I think it's more complex than that... I suspect that math (and many other fields) starts out this way, going from concrete to abstract, but once it gets to the abstraction phase then it takes on a life of it's own. People find the abstractions interesting in their own right, they seem to develop a sort of historical direction, and they have compelling properties on their own merit, so people felt compelled to develop them. People's intuitions, however, are strongly shaped by physical reality. And those mathematical abstractions are often useful for modeling physical reality, causing a strong interplay between reality and mathematical abstractions.

> Mathematics has no separate truth from the physical world - it's just a field of epistemological methods.

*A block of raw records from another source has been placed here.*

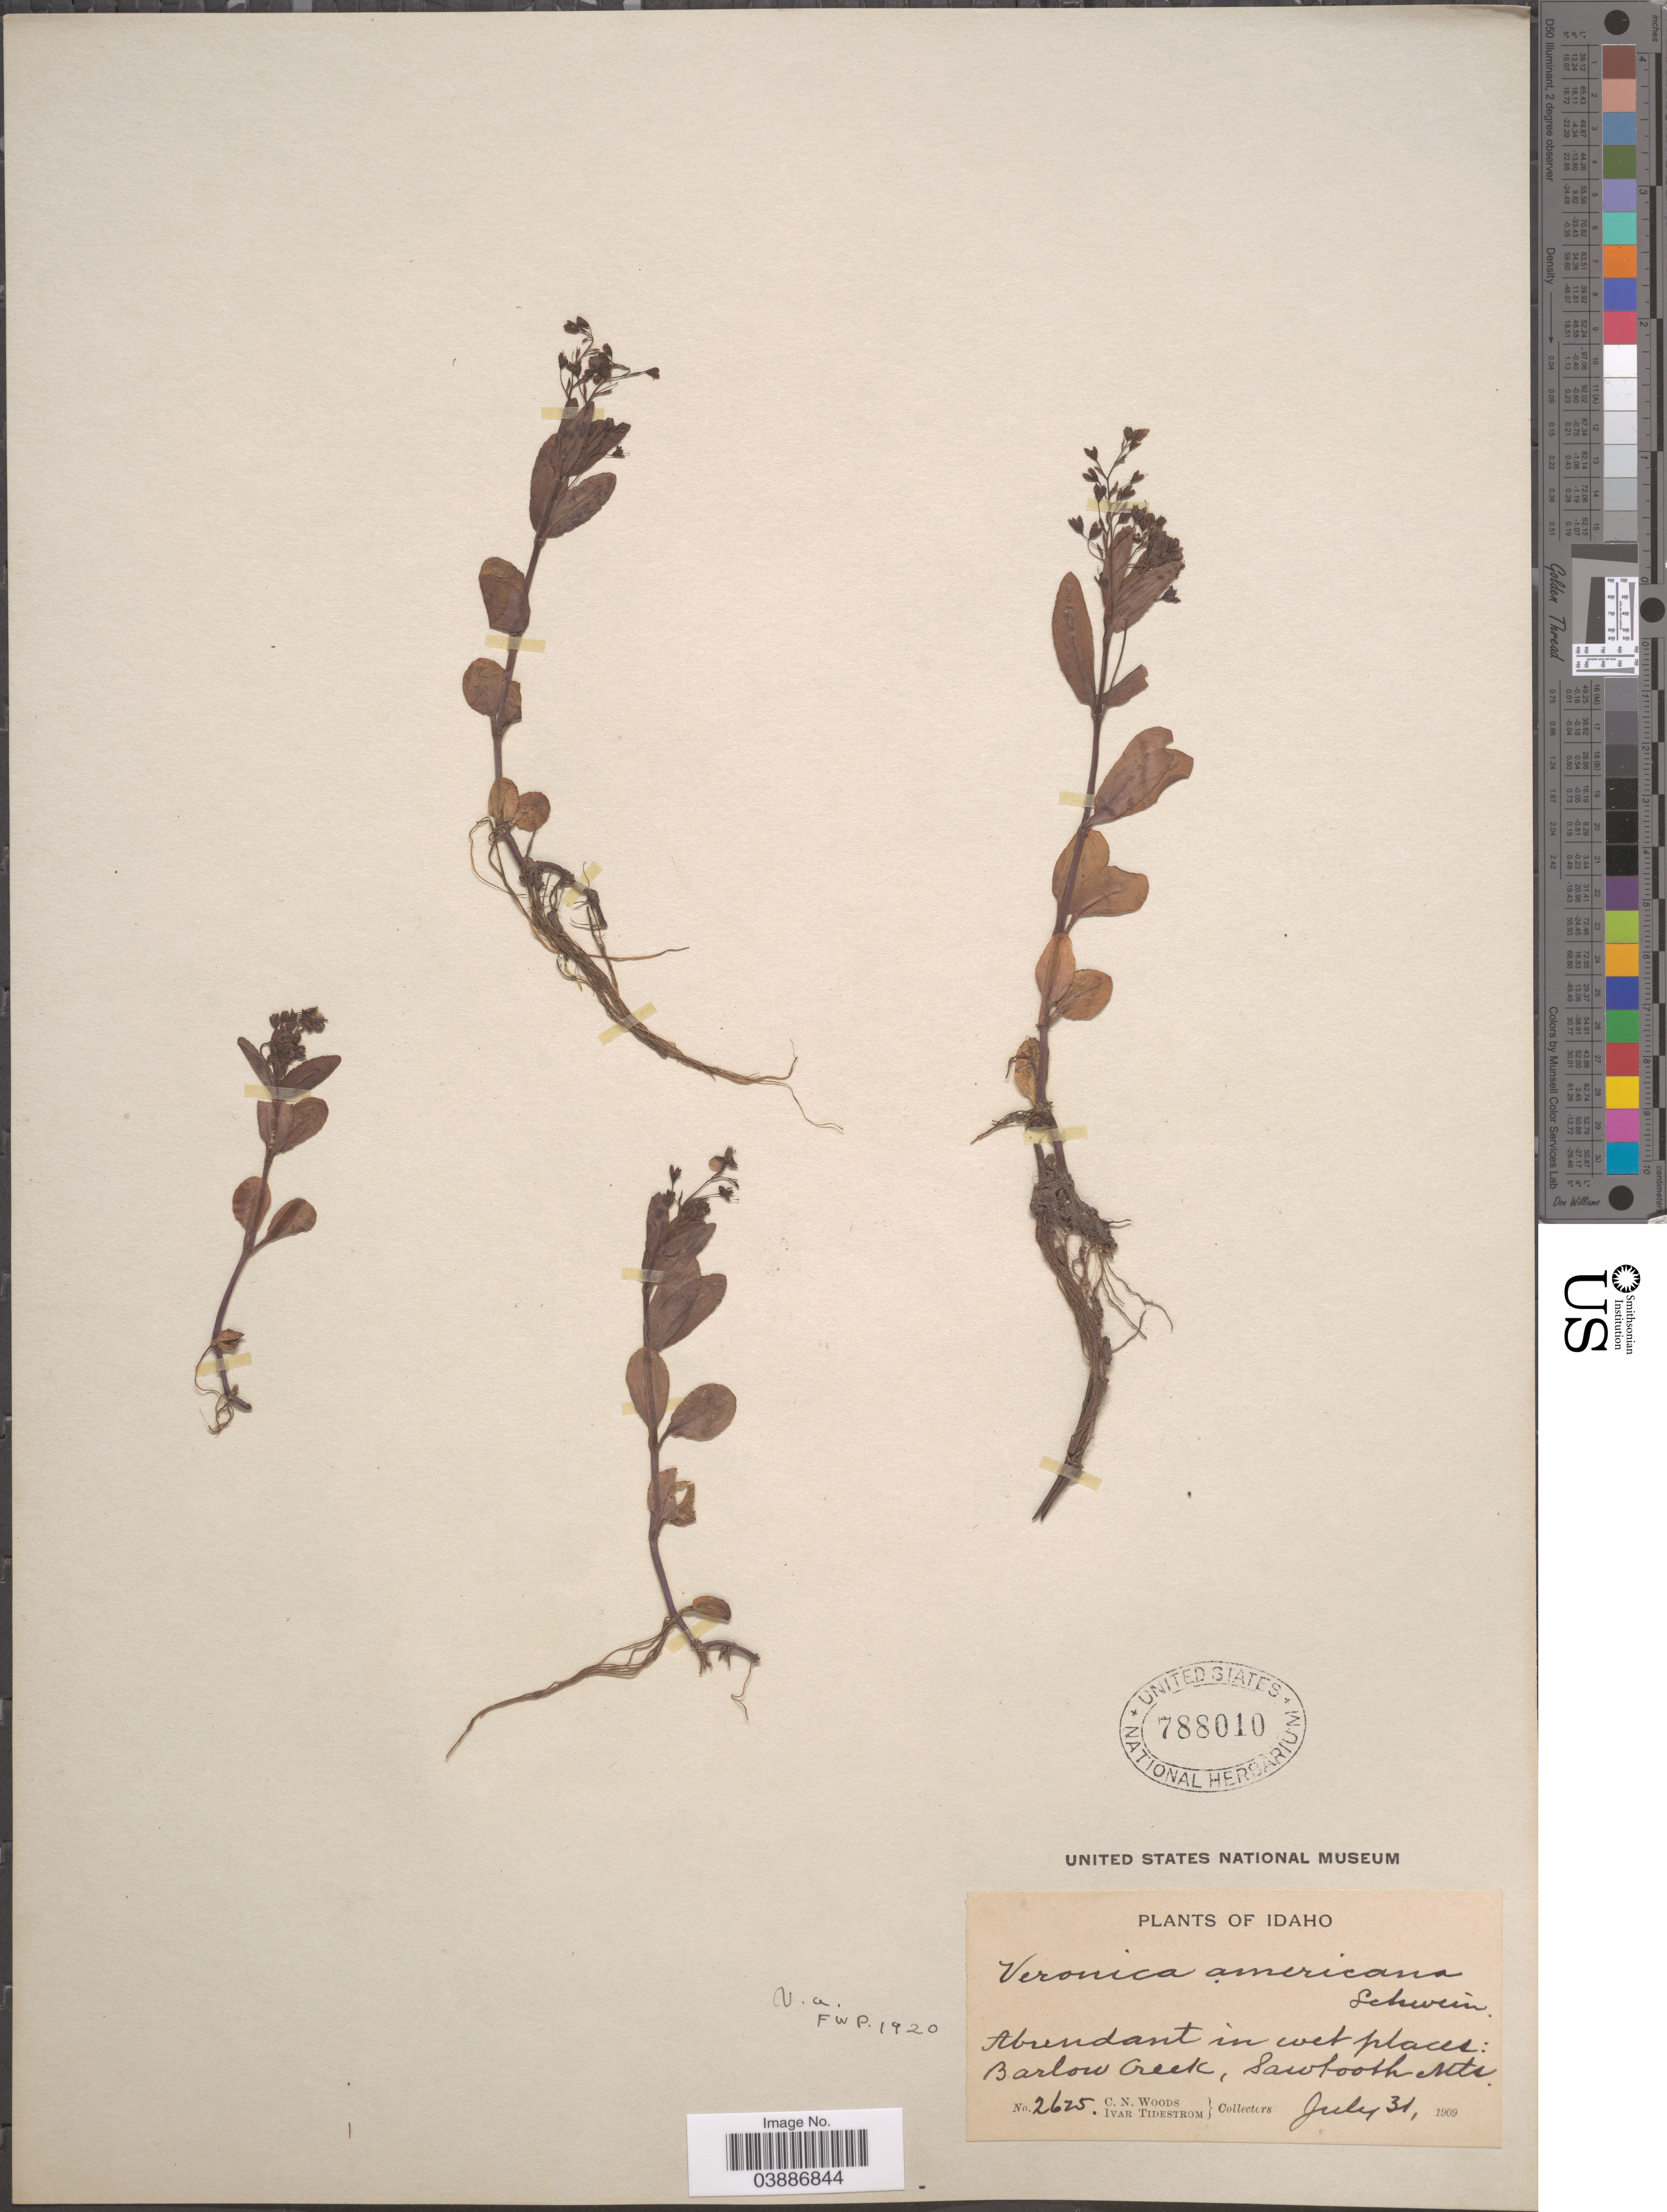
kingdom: Plantae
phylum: Tracheophyta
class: Magnoliopsida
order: Lamiales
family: Plantaginaceae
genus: Veronica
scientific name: Veronica americana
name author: Schwein. ex Benth.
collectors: C. Woods & I. F. Tidestrom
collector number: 2625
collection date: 1909-07-31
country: United States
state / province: Idaho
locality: Barlow Creek, Sawtooth Mts.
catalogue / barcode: US 788010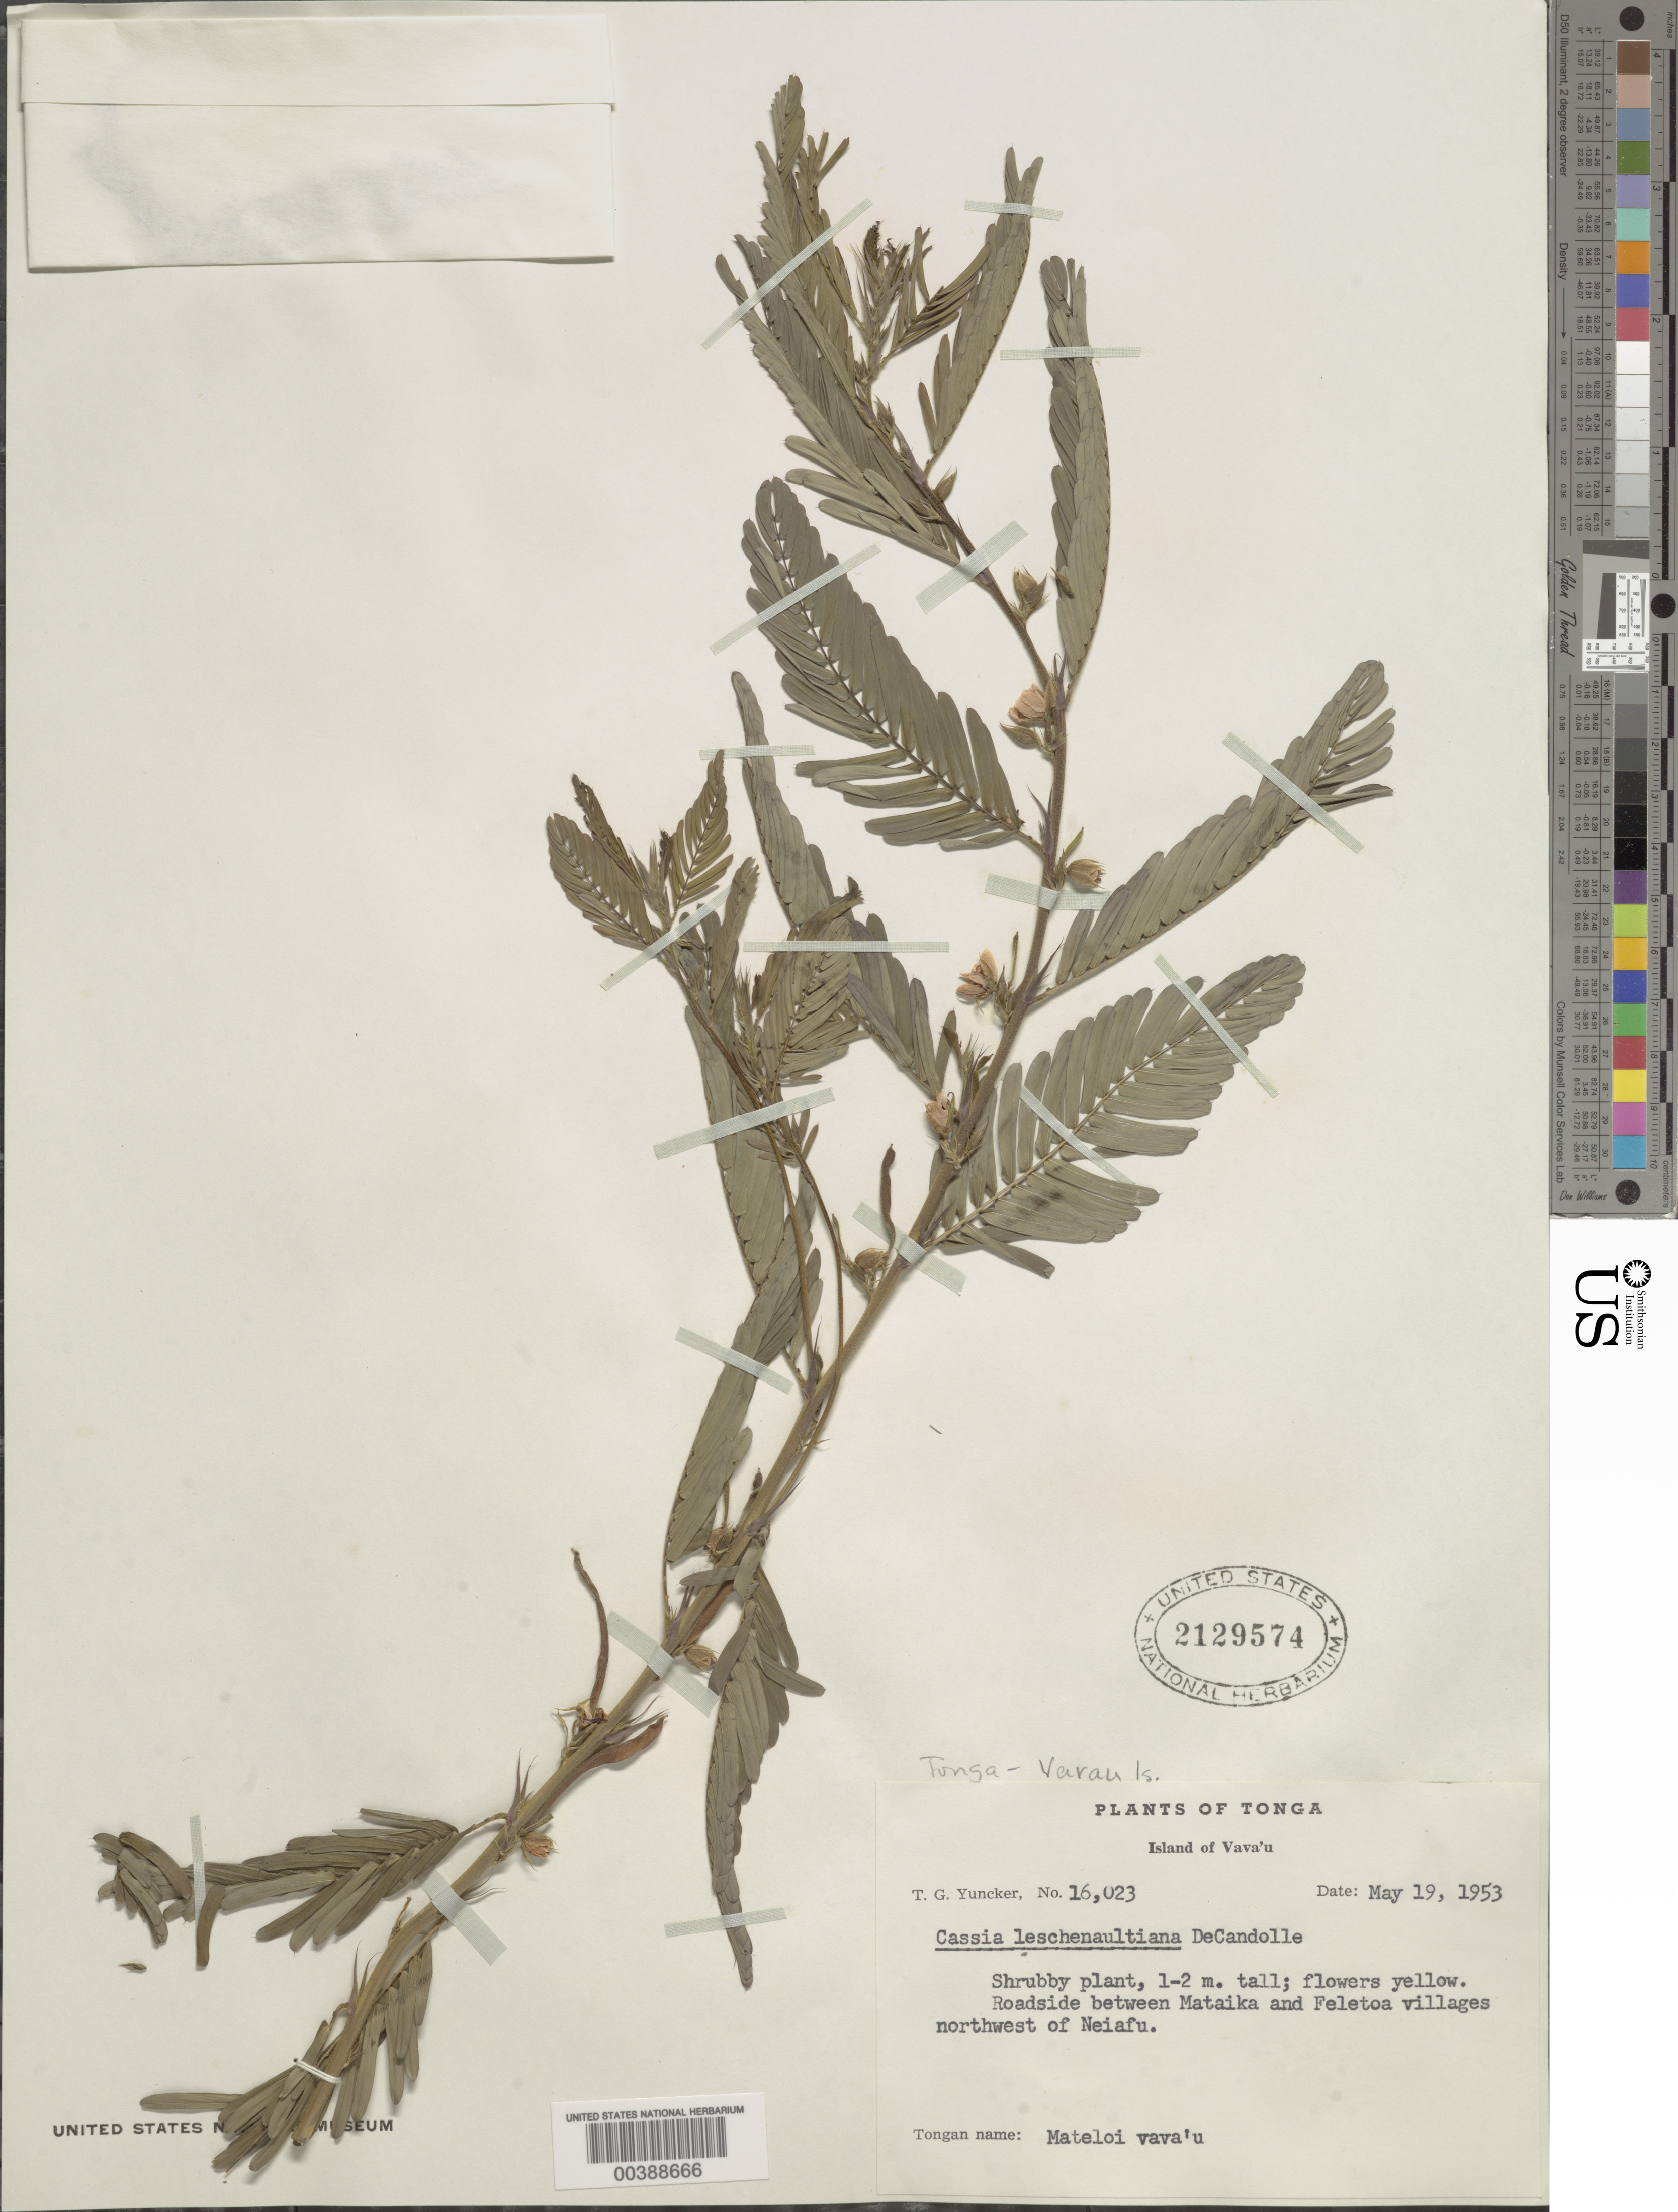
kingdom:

I don't think that can be right. First of all, there are many mathematical things that don't correspond to anything in the physical world. Second, I'm not sure that "epistemological methods" correspond very well to the physical world, either. (I mean, yes, in one sense it's something humans do in their heads, so it's part of biology, so it's part of the physical world, but that seems like a bit more than what we usually mean by "the physical world".)

More that that, though, we don't think of everything as physics. Biology, and even chemistry, we think of as separate disciplines. Thinking of mathematics as also a separate discipline seems perfectly reasonable.

> mathematics is derived from nature

And where does 'derivation' come from?

It's taking place in the brain of the mathematician.